Search code examples
c++httpsocketsposix-select

Why does select's behaviour differ when trying to read and write sockets?


Let's say we have a client file descriptor accepted with accept()

client_socket = accept(_socket, (sockaddr *)&client_addr, &len)

We now set this file descriptor in a read and write fd_set:

fd_set readfds;
fd_set writefds;

//zero them
FD_ZERO(readfds);
FD_ZERO(writefds);

//set the client_socket
FD_SET(client_socket, &readfds);
FD_SET(client_socket, &writefds);

now we use select the to check if the socket is readable or writable:

select(FD_SETSIZE, &readfs, &writefds, NULL, NULL)

We now check if we can read first and read all bytes from it.

if (FD_ISSET(client_socket, &readfds) {
    read(client_socket, &buf, 4096);
}
//assume that buf is big enough and that read returns less than 4096

In the next loop we reset the fd_sets just like before. Now select will allow us to write our response to the client:

if (FD_ISSET(client_socket, &readfds) {
    write(client_socket, &buf, len(buf));
}

Till here everything works fine but now the weird behaviour occurs. Let's assume that our client told us to keep the connection alive, in that case we would set the fd_set the same way as before like this:

//zero them
FD_ZERO(readfds);
FD_ZERO(writefds);

//set the client_socket
FD_SET(client_socket, &readfds);
FD_SET(client_socket, &writefds);
// reading not allowed

When using select now it will allow us to write again but it won't allow to read from the client_socket. BUT if we change the setting of the writefds to zero it will allows us to read, although we did not change anything in the readfds.

//zero them
FD_ZERO(readfds);
FD_ZERO(writefds);

//set the client_socket
FD_SET(client_socket, &readfds);
//FD_SET(client_socket, &writefds); -> don't set the file-descriptors for write
// now reading is allowed

Can someone explain me if this is the correct behaviour of select or if this is my fault maybe in other parts of the code that I didn't show (way too complex). For me it seems like the behaviour of select is random when setting both sets (writing and reading). I know that there is a way around this by keeping a kind of state to decide if we want to set the reading-file-descriptors or the writing-file-descriptors, but I was hoping for a cleaner solution.


Solution

  • The purpose of select() is to not return until there is something for your program to do. That way your program can sleep inside select() until I/O is ready, wake up immediately to do the I/O, and then go back to sleep as quickly as possible afterwards.

    So the question is, how does select() know when to return?
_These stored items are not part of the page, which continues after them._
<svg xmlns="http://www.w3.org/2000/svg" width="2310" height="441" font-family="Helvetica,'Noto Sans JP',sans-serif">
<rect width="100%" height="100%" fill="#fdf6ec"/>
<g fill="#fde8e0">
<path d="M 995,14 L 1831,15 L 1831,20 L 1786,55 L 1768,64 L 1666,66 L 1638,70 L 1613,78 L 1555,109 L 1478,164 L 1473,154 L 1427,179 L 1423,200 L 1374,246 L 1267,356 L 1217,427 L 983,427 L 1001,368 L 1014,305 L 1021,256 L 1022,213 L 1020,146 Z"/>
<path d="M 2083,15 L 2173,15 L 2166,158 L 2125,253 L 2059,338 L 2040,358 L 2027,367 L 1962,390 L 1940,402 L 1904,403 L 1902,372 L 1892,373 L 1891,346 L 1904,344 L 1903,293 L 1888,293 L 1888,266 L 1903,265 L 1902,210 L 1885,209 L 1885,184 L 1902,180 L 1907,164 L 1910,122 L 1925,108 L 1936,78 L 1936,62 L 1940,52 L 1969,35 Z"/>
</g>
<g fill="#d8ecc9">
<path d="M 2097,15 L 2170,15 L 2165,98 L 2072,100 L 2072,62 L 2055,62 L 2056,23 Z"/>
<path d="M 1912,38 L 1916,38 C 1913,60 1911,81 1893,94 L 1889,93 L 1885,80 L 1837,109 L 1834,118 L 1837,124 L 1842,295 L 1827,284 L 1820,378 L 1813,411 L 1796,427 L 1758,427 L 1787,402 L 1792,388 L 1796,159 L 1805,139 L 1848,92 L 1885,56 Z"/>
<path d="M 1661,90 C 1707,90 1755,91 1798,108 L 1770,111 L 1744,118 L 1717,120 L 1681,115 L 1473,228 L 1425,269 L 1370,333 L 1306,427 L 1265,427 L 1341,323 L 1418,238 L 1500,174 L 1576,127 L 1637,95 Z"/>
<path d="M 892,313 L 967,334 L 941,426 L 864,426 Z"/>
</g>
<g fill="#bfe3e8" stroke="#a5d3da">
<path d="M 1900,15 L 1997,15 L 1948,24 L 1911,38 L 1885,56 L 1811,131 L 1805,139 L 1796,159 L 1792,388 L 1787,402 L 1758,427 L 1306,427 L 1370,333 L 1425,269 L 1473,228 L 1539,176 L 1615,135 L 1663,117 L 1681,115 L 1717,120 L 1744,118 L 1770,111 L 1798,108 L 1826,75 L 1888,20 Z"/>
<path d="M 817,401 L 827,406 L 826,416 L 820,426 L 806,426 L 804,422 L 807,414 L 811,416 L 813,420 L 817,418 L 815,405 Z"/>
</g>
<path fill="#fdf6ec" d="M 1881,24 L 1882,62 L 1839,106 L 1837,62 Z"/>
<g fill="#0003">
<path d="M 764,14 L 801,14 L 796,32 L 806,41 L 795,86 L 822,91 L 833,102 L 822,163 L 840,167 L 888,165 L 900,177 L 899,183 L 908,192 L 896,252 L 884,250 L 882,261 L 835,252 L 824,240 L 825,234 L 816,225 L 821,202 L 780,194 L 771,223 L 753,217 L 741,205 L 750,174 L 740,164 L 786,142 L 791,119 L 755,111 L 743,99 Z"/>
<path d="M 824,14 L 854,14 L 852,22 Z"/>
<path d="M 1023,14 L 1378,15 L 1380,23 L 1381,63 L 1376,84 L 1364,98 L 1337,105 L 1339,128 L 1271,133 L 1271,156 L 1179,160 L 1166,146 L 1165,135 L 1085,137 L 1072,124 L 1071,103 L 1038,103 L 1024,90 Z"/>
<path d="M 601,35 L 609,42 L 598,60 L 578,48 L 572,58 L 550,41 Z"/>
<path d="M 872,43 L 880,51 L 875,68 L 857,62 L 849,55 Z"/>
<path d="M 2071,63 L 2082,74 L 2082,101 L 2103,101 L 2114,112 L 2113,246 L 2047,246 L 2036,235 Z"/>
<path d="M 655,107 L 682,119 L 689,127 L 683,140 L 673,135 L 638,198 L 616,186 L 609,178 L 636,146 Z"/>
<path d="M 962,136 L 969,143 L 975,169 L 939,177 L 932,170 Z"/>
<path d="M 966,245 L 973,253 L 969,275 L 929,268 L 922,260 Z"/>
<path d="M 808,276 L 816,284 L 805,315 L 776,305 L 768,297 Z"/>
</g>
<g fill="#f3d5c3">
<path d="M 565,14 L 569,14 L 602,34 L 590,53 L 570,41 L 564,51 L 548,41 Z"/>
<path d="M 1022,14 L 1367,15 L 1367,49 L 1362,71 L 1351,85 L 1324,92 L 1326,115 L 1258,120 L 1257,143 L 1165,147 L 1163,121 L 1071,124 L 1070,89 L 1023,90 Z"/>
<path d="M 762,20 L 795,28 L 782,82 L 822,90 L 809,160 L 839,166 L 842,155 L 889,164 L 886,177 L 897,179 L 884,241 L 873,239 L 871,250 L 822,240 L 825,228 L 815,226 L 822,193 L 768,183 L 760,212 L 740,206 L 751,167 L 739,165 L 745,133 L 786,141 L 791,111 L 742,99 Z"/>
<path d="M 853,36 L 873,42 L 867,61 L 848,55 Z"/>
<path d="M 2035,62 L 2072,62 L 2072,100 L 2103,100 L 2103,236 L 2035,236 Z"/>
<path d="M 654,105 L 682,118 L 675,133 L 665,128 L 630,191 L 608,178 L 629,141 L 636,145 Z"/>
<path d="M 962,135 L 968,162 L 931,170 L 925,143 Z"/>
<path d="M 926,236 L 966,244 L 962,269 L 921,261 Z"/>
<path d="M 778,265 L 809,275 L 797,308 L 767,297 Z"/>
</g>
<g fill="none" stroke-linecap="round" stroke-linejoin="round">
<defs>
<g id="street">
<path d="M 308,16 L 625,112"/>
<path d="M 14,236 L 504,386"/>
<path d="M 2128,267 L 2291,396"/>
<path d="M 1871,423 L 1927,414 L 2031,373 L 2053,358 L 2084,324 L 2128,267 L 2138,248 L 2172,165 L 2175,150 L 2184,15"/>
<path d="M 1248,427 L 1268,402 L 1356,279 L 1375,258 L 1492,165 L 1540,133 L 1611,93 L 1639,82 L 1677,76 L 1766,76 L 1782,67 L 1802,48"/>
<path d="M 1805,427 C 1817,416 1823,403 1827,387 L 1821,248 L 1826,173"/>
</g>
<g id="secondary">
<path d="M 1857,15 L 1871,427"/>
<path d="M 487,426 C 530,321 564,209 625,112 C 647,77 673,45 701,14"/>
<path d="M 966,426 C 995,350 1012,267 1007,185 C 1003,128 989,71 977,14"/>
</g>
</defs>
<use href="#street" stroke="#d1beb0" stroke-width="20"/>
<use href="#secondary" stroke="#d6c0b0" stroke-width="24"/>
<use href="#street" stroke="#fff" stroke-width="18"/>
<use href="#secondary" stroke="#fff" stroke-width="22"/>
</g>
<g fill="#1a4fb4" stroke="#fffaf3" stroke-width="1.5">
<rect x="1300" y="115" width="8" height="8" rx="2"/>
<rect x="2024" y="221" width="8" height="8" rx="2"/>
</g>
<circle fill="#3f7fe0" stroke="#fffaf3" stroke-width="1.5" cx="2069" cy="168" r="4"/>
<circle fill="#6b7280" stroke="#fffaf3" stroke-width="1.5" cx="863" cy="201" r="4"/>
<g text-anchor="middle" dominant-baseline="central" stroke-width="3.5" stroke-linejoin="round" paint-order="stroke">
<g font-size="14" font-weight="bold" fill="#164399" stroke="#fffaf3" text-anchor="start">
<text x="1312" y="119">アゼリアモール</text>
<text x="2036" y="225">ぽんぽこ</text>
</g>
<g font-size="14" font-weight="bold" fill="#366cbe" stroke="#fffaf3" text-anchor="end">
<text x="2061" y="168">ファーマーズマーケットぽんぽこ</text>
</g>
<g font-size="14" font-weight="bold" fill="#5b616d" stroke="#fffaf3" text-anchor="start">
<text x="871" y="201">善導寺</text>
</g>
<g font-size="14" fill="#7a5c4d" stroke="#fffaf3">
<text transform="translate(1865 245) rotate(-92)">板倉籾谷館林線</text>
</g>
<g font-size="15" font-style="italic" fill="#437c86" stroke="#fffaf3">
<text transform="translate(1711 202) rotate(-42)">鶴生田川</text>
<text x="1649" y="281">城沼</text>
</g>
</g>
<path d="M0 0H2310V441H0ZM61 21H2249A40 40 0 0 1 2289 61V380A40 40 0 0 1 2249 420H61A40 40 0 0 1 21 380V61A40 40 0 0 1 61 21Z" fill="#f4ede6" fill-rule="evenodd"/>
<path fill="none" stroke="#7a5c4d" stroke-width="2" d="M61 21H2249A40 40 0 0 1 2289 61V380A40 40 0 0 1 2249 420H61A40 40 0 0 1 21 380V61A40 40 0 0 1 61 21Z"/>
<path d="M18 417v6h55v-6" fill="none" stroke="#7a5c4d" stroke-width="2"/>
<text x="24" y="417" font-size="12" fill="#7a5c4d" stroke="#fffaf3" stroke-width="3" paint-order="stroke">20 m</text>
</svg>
The answer is, you have to tell it what should cause it to return, by calling FD_SET() in the appropriate ways.

    Usually you will want select() to return when data is ready-for-read on any of your sockets (so you can read the newly-arrived data), so you should usually call FD_SET(mySock, &readFD) on all of your sockets.

    FD_SET(mySock, &writeFD) is a bit more nuanced. It tells select() to return when the socket has buffer-space available to write output bytes to. However, in many cases you don't want select() to return when a socket has buffer-space available, simply because you don't currently have any data that you want to write to the socket anyway. In that scenario, if you always call FD_SET(mySocket, &writeFD) then select() will keep returning immediately even though you don't have any task you want to perform, and that will cause your program to use up lots of CPU cycles for no good purpose.

    So the only time you should call FD_SET(mySocket, &writeFD) is if you know that you want to write some data to that socket ASAP.

    In your program, what is likely happening is that FD_SET(mySocket, &writeFD) is causing select() to return immediately (because mySocket currently has buffer-space available to write to), and then your program is (mistakenly) assuming that because select() has returned, the socket is ready-for-read, only to find out that it isn't. In the case where you've commented out the FD_SET(mySocket, &writeFD), OTOH, select() doesn't return until the socket is ready-for-read, and so you get the behavior you expect when you call FD_ISSET(mySocket, &readFD).